TASK DETAILS:
Up to and including the line bearing "index tip: (524, 323)", output every line of the entries exactly as written, starting from the first; pictures stay out.

-------- DATA TO EXAMINE

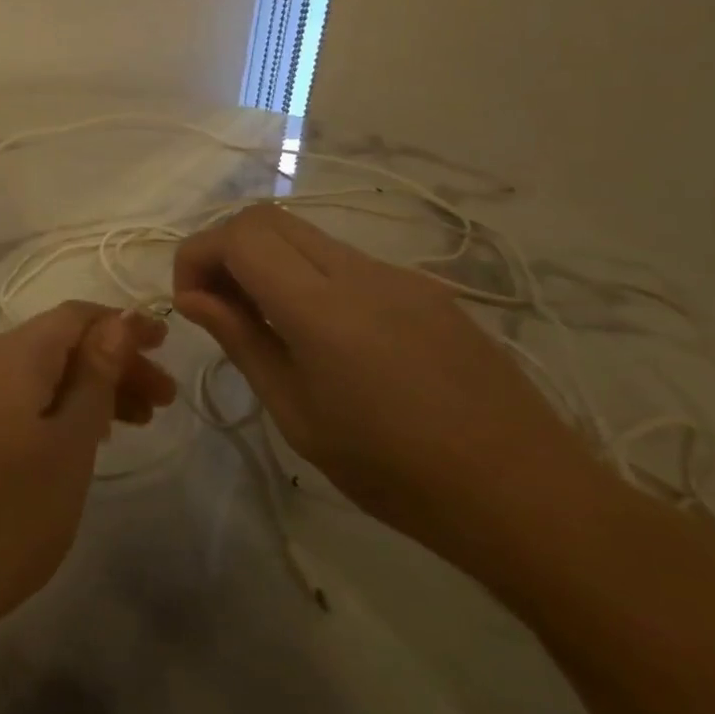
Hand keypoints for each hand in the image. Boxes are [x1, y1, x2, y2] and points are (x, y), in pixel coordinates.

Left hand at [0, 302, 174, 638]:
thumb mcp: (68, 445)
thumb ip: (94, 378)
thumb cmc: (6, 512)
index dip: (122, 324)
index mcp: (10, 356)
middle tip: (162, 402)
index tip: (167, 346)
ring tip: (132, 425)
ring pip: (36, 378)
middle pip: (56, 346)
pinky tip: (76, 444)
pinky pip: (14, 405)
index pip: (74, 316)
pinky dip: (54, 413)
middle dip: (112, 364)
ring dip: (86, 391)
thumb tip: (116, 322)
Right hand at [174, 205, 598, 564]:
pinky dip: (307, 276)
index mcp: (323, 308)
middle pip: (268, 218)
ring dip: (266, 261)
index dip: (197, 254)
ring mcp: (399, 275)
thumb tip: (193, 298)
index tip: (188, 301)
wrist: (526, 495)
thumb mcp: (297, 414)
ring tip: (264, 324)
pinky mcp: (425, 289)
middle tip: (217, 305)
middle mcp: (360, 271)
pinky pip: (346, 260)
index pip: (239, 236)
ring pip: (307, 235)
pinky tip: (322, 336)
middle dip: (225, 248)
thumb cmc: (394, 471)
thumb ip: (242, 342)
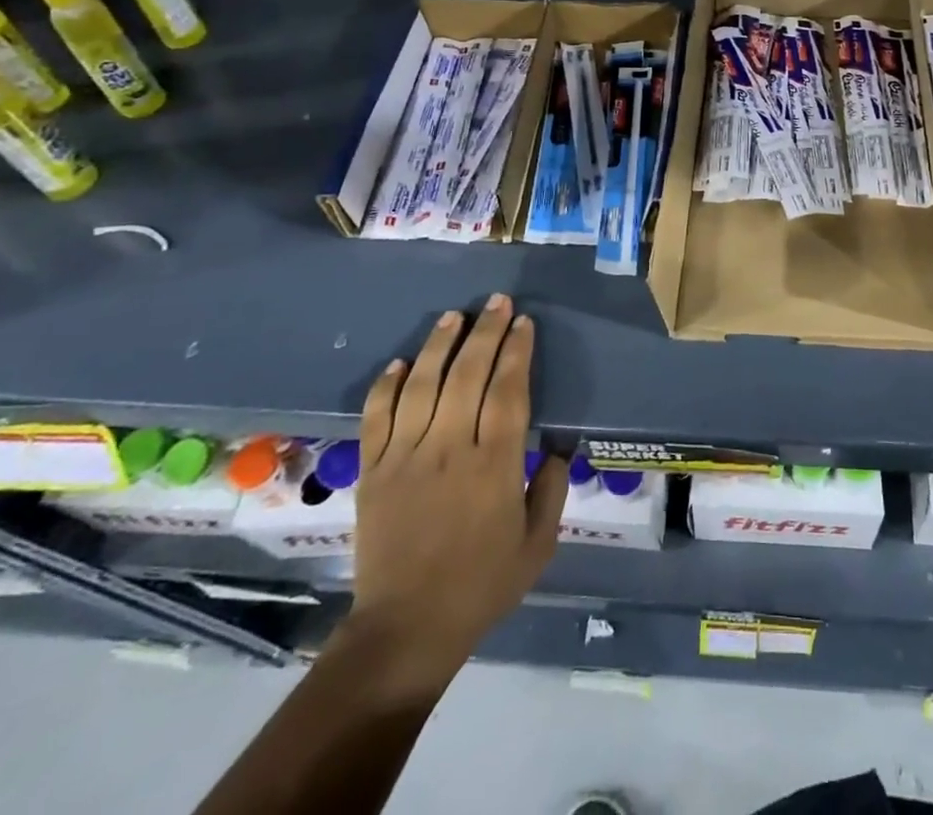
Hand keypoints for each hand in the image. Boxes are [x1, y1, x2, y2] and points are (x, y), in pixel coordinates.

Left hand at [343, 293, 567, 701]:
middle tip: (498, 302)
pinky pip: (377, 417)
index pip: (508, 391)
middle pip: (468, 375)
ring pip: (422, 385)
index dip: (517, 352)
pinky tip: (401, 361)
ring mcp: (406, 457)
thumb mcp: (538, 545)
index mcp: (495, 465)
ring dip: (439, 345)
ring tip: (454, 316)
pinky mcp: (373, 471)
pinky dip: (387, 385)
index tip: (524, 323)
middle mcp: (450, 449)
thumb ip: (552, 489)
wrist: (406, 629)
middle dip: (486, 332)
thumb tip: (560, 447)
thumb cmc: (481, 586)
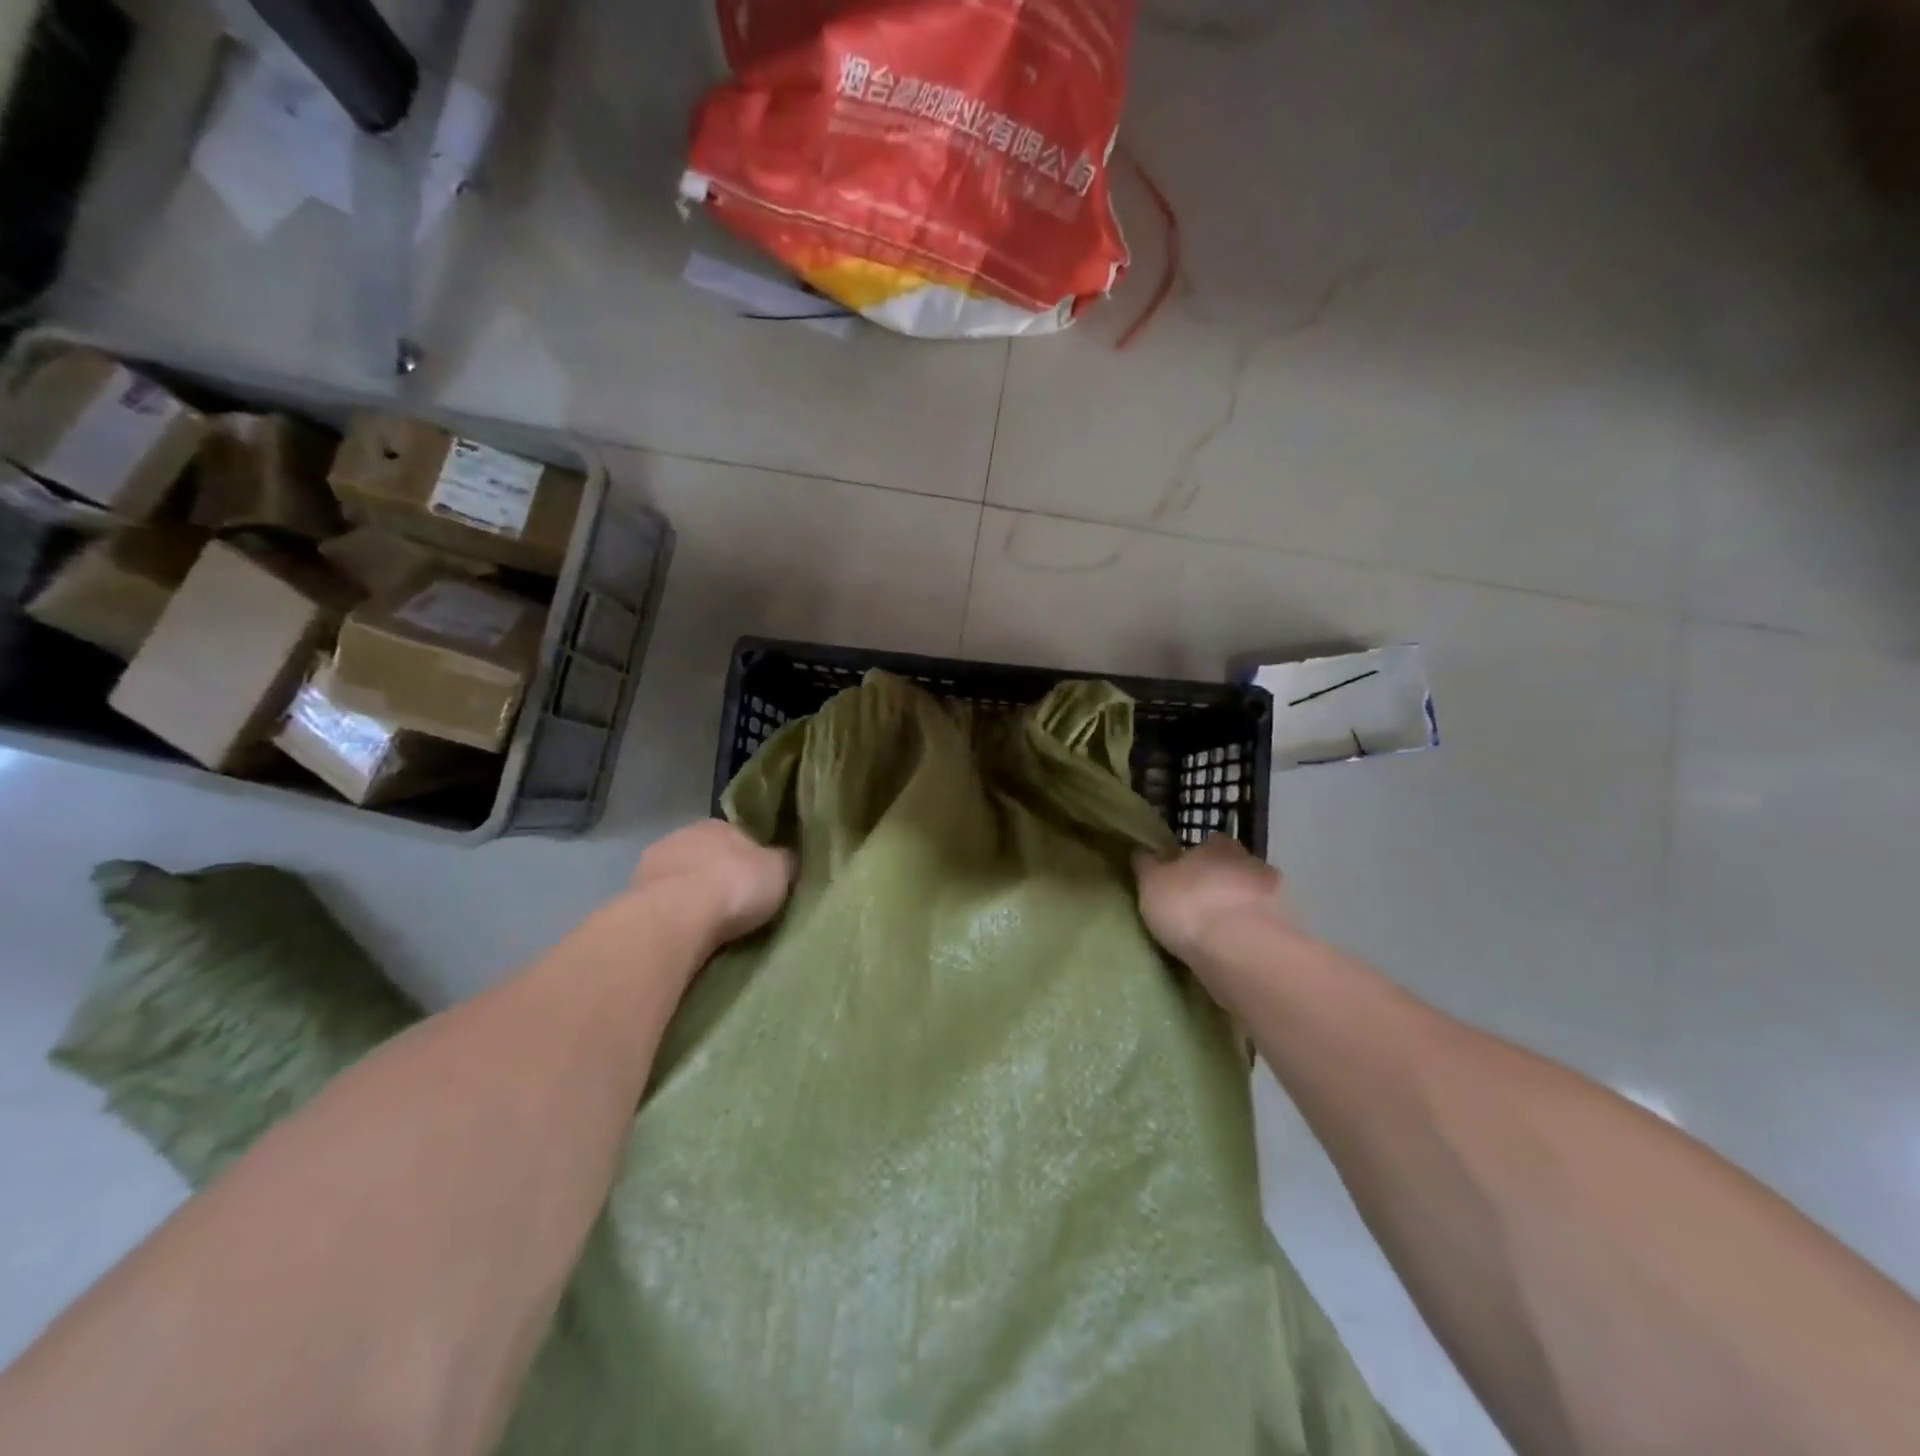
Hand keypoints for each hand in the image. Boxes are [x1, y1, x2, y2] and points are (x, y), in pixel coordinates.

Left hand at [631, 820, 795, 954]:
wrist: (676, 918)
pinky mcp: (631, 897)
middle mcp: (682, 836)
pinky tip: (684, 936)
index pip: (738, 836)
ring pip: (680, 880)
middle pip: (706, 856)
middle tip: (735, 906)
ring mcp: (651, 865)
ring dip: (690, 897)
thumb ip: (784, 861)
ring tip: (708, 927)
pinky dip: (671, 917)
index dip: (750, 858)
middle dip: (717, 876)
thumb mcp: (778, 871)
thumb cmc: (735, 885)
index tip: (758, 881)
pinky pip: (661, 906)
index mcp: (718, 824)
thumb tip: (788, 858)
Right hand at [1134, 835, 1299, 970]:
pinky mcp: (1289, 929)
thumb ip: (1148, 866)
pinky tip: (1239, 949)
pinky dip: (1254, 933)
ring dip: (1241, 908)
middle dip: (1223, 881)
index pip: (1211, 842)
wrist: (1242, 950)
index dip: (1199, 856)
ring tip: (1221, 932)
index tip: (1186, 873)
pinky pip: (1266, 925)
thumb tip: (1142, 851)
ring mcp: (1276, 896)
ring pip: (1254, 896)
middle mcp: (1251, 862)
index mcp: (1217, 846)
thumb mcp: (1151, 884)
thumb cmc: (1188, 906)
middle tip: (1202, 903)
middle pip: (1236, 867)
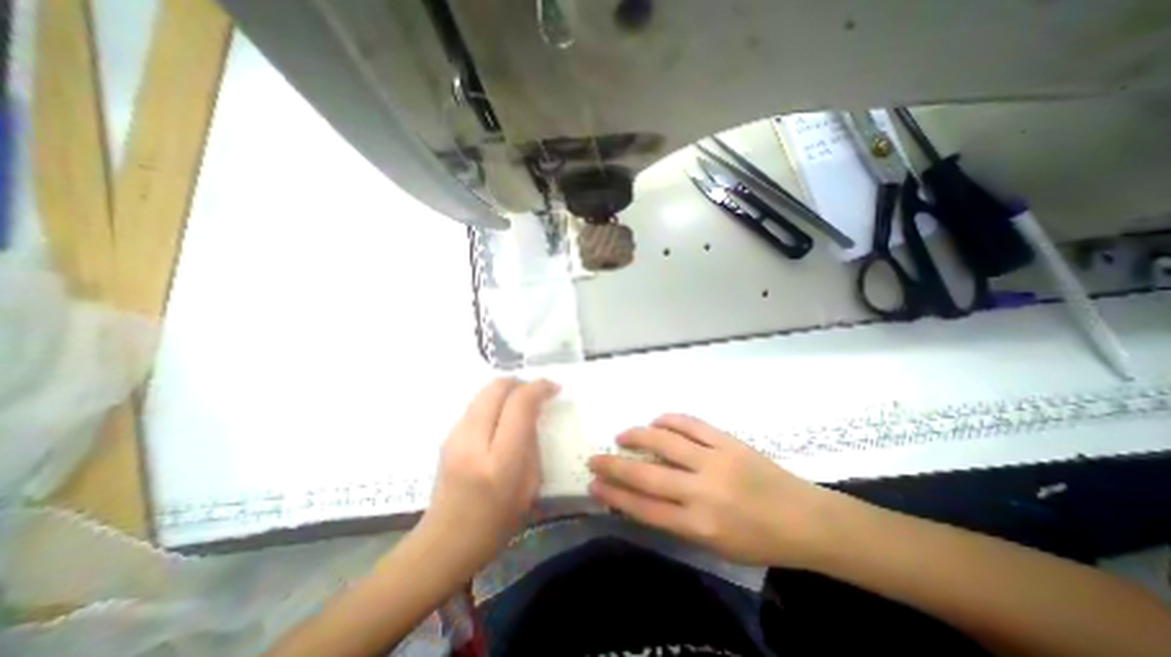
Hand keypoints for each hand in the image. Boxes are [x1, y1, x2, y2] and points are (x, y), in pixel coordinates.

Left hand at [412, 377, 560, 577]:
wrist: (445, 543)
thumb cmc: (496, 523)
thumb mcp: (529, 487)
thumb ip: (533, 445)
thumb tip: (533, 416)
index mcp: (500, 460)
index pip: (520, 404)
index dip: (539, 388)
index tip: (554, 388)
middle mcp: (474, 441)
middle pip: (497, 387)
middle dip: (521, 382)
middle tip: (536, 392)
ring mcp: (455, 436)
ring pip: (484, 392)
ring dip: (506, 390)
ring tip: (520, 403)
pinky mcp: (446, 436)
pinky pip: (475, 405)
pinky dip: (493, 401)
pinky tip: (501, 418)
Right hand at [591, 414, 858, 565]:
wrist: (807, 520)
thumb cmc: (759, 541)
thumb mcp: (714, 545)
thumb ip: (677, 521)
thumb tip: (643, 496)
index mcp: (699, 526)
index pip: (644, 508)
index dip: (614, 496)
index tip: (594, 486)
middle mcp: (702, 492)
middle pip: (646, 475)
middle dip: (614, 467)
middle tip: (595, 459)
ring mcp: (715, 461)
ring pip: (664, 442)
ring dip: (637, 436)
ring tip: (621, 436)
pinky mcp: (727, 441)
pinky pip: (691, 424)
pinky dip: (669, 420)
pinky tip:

----------------

ANSWER SECTION:
Hand keypoints for each hand in the image. Boxes are [x1, y1, x2, y2] and points are (x, y), in pixel coordinates.

Left hand at [0, 302, 174, 638]:
thumb mcp: (68, 445)
thumb ip: (94, 378)
thumb cmc: (6, 512)
index dip: (122, 324)
index mcp: (10, 356)
middle tip: (162, 402)
index tip: (167, 346)
ring tip: (132, 425)
ring pip: (36, 378)
middle pip: (56, 346)
pinky tip: (76, 444)
pinky pip: (14, 405)
index pip: (74, 316)
pinky dip: (54, 413)
middle dip: (112, 364)
ring dip: (86, 391)
thumb tip: (116, 322)
Right hand at [174, 205, 598, 564]:
pinky dip: (307, 276)
index mcp: (323, 308)
middle pip: (268, 218)
ring dip: (266, 261)
index dip: (197, 254)
ring mcp: (399, 275)
thumb tip: (193, 298)
index tip: (188, 301)
wrist: (526, 495)
thumb mcp: (297, 414)
ring tip: (264, 324)
pinky mcp: (425, 289)
middle tip: (217, 305)
middle mcp: (360, 271)
pinky pip: (346, 260)
index pip: (239, 236)
ring pip: (307, 235)
pinky tip: (322, 336)
middle dip: (225, 248)
thumb cmc: (394, 471)
thumb ip: (242, 342)
Hand keypoints for each hand in the image. Boxes are [x1, y1, x2, y2] and points are (x, y), in pixel coordinates.

Left hand at [343, 293, 567, 701]:
middle tip: (498, 302)
pinky pip: (377, 417)
index pip: (508, 391)
middle pip: (468, 375)
ring pip: (422, 385)
index dip: (517, 352)
pinky tip: (401, 361)
ring mcp: (406, 457)
thumb mcp: (538, 545)
index mcp: (495, 465)
ring dip: (439, 345)
ring tip: (454, 316)
pinky mcp: (373, 471)
pinky dip: (387, 385)
index tip: (524, 323)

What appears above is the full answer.